The coolest thing about our God is that He is always there, and He is NOT dependent upon me for any of it. Seriously, I had this seemly silly realization this week: God is like the best friend who I can pick up a relationship with, no matter when we had last talked! I love my earthly best friend, and I love that our relationship doesn’t change even we haven’t talked for days, weeks, or months. The greatest thing is that the relationship we have with God is even more awesome than our best friend relationships! God and I can pick up our conversation and relationship if it has been minutes, hours, days, weeks, months, etc, and THAT IS SO AWESOME!

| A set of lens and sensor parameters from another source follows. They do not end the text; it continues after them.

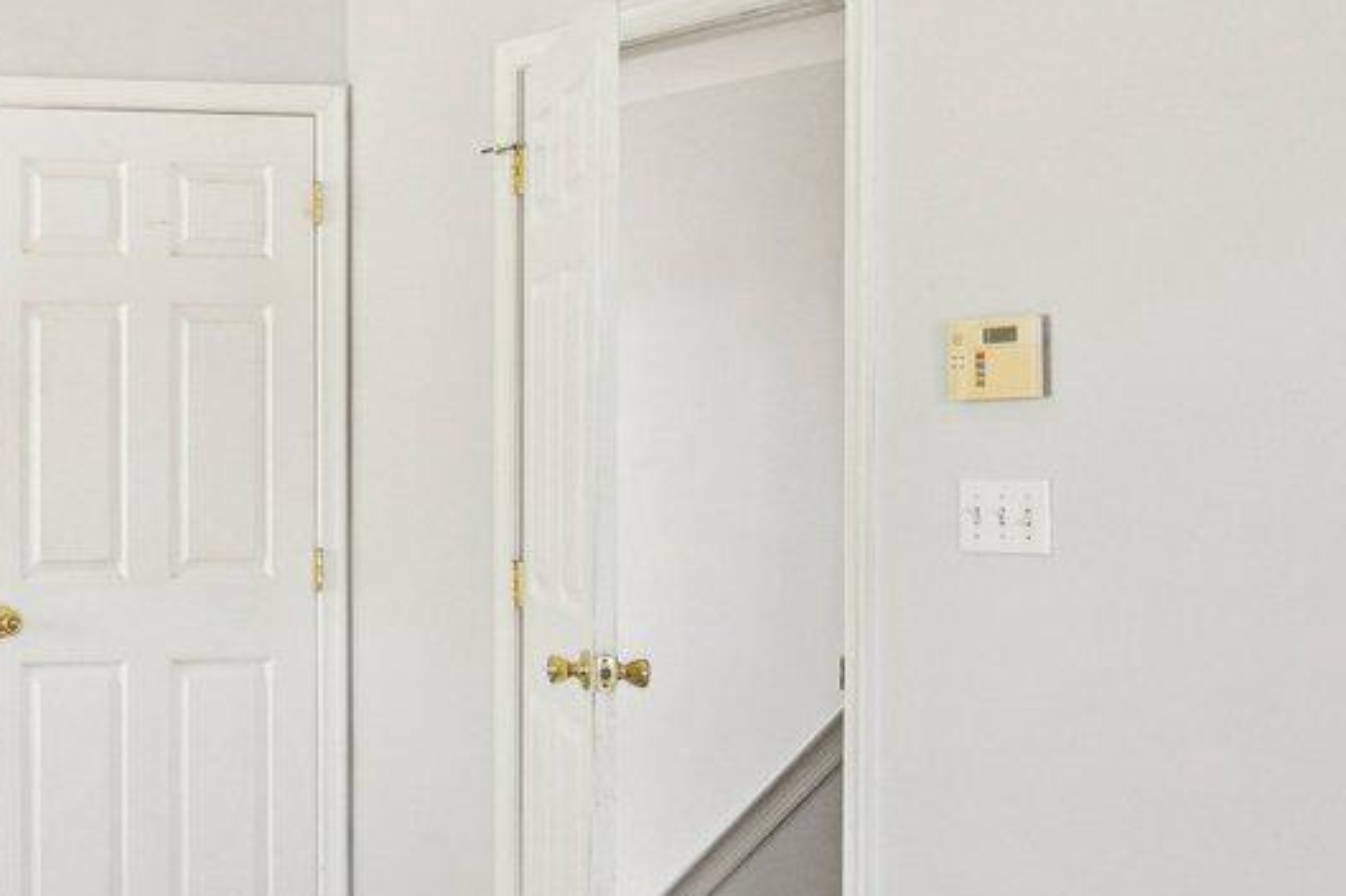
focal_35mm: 62
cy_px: 449
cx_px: -527
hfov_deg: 26.1
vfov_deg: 21.9
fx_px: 2317
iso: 800
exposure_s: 1/80
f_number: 8
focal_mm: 16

Now, you may think that this is not that big of a relationship, but let me give you the backstory to this realization. I have been in a bit of a bible-drought lately, and it hasn’t felt too good to be out of communication with my Heavenly Father. This past week, I finally got back into the Word and it felt great! God met me again in His word even though we hadn’t talked in a while.

I started reading the Psalms and in Matthew. Personally, I like to read something from both each day, but I read as little or as much as I want to. Some days, I still don’t open my bible and I am praying that the Lord draws me so close to Him that I go running to His Word like I run to my best friends or husband. Other days, I just get in a chapter or two, and feel satisfied to hear His word to start my day. When my day goes how I have planned it, I read a few psalms and a few chapters in the Gospel, while also taking time to intentionally pray with scripture. The best thing is that no matter when, where, or for however long I’m in the Word, HE MEETS ME THERE. I don’t have to bring perfect theology, hours of time, or even a settled heart to feel His love and be sustained through His word.

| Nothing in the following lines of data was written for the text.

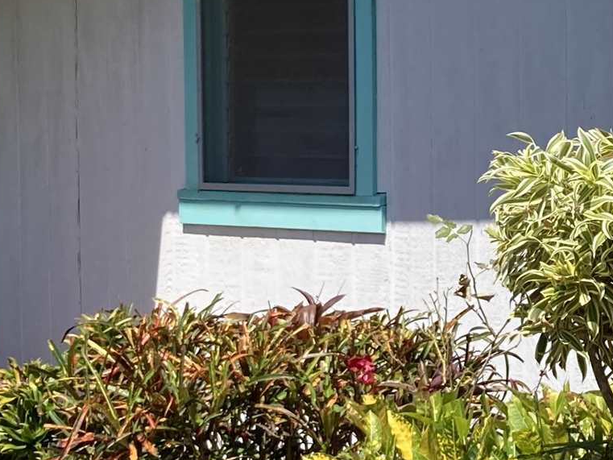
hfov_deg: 16.9
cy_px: 145
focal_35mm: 113
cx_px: 648
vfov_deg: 13.1
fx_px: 2001
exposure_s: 1/1350
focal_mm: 3.99
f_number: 1.8
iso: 20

So go there. Be in His word. See Him. And feel your heart drawn to the one who has made ALL things possible.

Cast your cares on the Lord and He will sustain you; He will never let the righteous be shaken. – Psalm 55:22

PS Remember, we are righteous when we put our trust in Jesus, and then His righteousness extends to us! (2 Corinthians 5:21 says “God made Him who had no sin to be sin for us, so that in Him we might become the righteousness of God”). It can be a confusing idea, but I’d love to articulate what I am learning if you are curious. Just send a comment or message my way!

 

It is God who redeems

Accountability. I need it. One great thing about this blog is that I am accountable for my quiet time with my Bible. How can I be writing in a blog that focuses on Him without spending time to focus on Him? Clearly, the answer is that I can’t, and so here we go!

This first thought comes from my reading in Psalm 26:11, which reads, “I lead a blameless life; redeem me and be merciful to me”. Throughout Psalm 26, David  basically is saying ‘Hey God, I’m doing good stuff and living a good life that brings you worship’, but at the end, he threw in this little gem that stuck with me! David could DO a lot of different things (i.e. not sitting with bad men and not consorting with hypocrites (v.4), washing his hands in innocence (v.5), etc.), but he knew that it is God who redeems him. AND David needed God’s mercy in the end because his life wasn’t actually that blameless!

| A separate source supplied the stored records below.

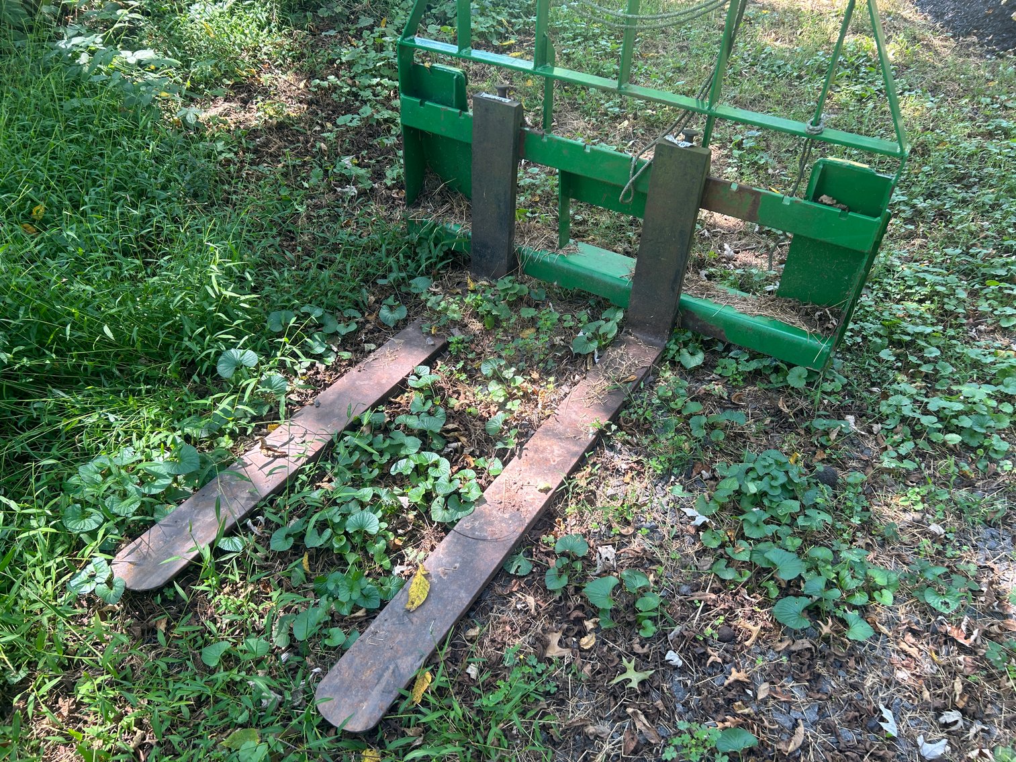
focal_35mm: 26
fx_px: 763
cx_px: 508
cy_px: 381
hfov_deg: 67.3
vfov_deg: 53.1
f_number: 1.5
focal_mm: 5.7
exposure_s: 1/121
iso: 50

Now, this doesn’t mean we should stop trying to lead a blameless life, but it is a reminder as to who is the one doing the saving at the end of the day. “For it is by grace you have been saved, through faith, and this not from yourselves, it is the gift of God, not by works, so that no one can boast” (Ephesians 2:8-9). I think David got this point, even though he didn’t know the end of the story. On the cross, Jesus died the death that we should have died to give us the life that we don’t deserve. It is that sacrifice and gift that brings us redemption, mercy, grace, and eternal life with our God, not any of the works we try to do. This is a great thing, because my works will never be good enough, but Jesus’ sacrifice is always enough and His righteousness always meets the mark!